Jonatan memulai usahanya di tahun 2019, merantau dari Papua ke kota Bandung untuk melanjutkan pendidikan.

Ia bercerita jika kesulitannya menemukan kuliner yang sesuai dengan seleranya justru membuka peluang baginya untuk berwirausaha kuliner.

“Di era teknologi digital seperti saat ini untuk melakukan promosi itu sudah sangat mudah, saya biasanya pakai Instagram untuk pemasarannya,” ungkapnya.

Mengenai keamanan data pribadi, Ia mengingatkan jika sebelum memberikan data-data, harus pastikan dulu platform terdaftar dan bisa menjaga privasi.

“Di era digital ini memang privasi kita bisa terbuka sama siapa saja, apalagi orang-orang terdekat kita. Biasanya penyalahgunaan data itu bisa terjadi karena awalnya kita tidak protektif terhadap data pribadi kita hingga akhirnya bisa terjadi penyalahgunaan data. Jadi teman-teman harus lebih protektif karena data pribadi sangat empuk untuk kejahatan siber,” jelas Jonatan.

Acara ini diselenggarakan secara hybrid (luring dan daring) di sebuah hotel di Bandung, Jawa Barat, dan dapat disaksikan melalui kanal YouTube Ditjen IKP Kementerian Kominfo.

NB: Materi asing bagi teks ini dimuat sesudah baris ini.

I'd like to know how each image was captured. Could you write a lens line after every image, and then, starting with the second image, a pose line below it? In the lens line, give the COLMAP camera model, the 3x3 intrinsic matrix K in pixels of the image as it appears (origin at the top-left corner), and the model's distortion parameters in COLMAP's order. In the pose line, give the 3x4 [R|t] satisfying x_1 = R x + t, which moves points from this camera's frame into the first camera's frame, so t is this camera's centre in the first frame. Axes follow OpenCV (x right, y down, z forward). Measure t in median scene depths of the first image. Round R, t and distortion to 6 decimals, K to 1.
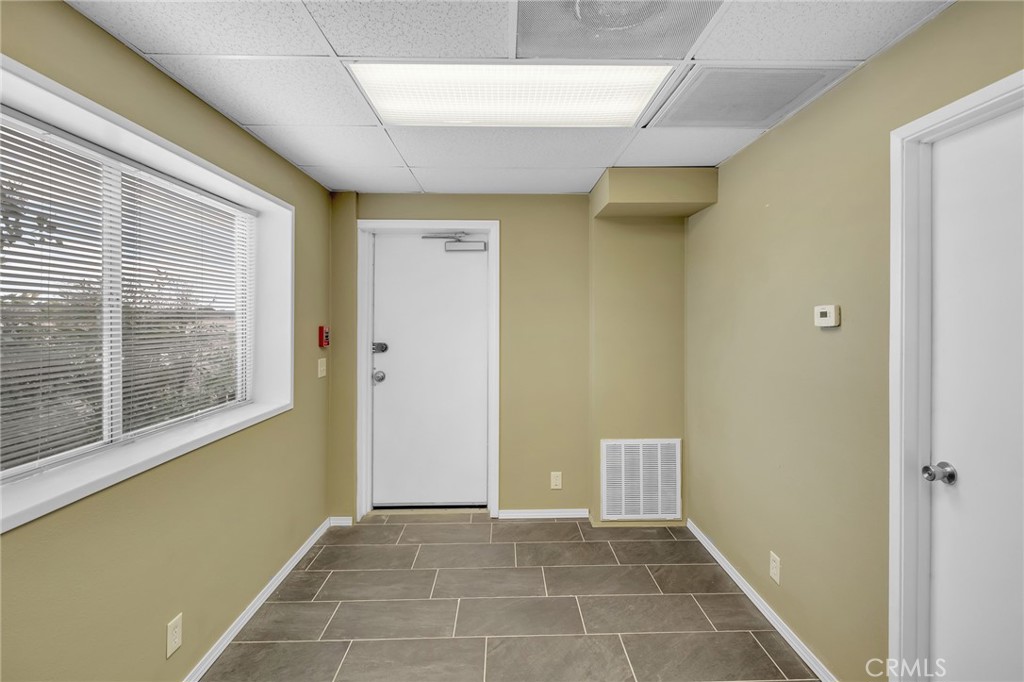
lens RADIAL K [[478.7, 0, 517.1], [0, 478.7, 321.0], [0, 0, 1]] dist [0.000092, -0.002907]
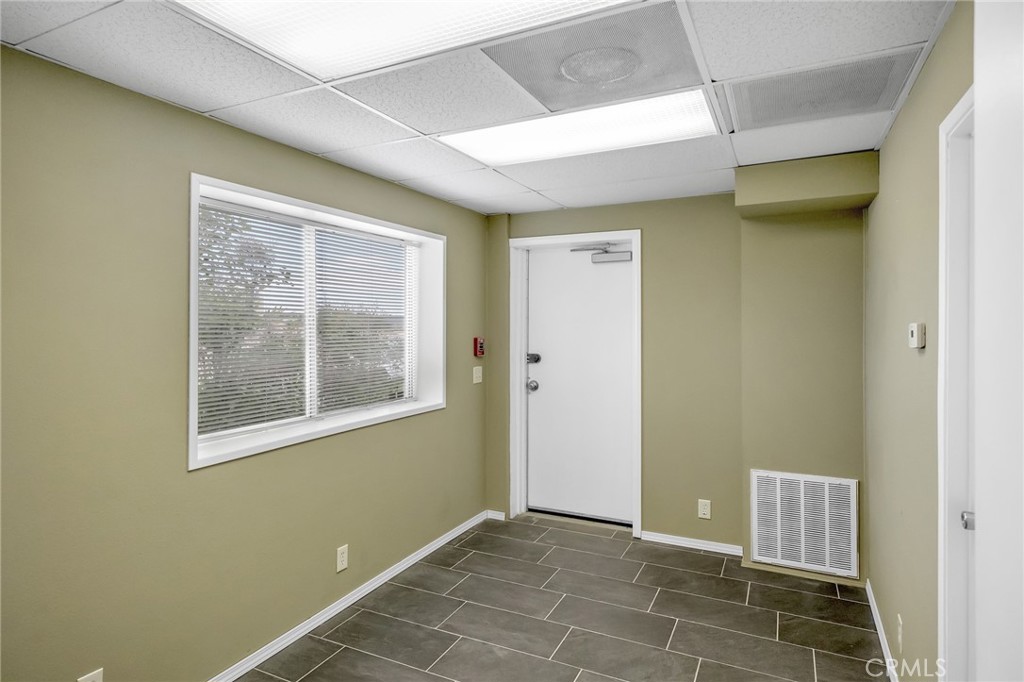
lens RADIAL K [[566.6, 0, 512.1], [0, 566.6, 335.3], [0, 0, 1]] dist [0.000823, -0.002083]
pose [[0.884273, 0.009466, -0.466875, 0.283741], [-0.002948, 0.999888, 0.014689, -0.014289], [0.466962, -0.011612, 0.884201, -0.134801]]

Selain pembekalan materi dan sesi tanya jawab, acara juga dimeriahkan oleh games Social Media Challenge yang dapat diikuti seluruh peserta.

Kegiatan ini bertujuan untuk memberikan pemahaman kepada masyarakat umum terutama masyarakat Papua dan pihak-pihak terkait mengenai pentingnya keamanan siber dan risiko pencurian data pribadi di Indonesia, serta cermat dan kritis dalam menjaga keamanan data pribadi.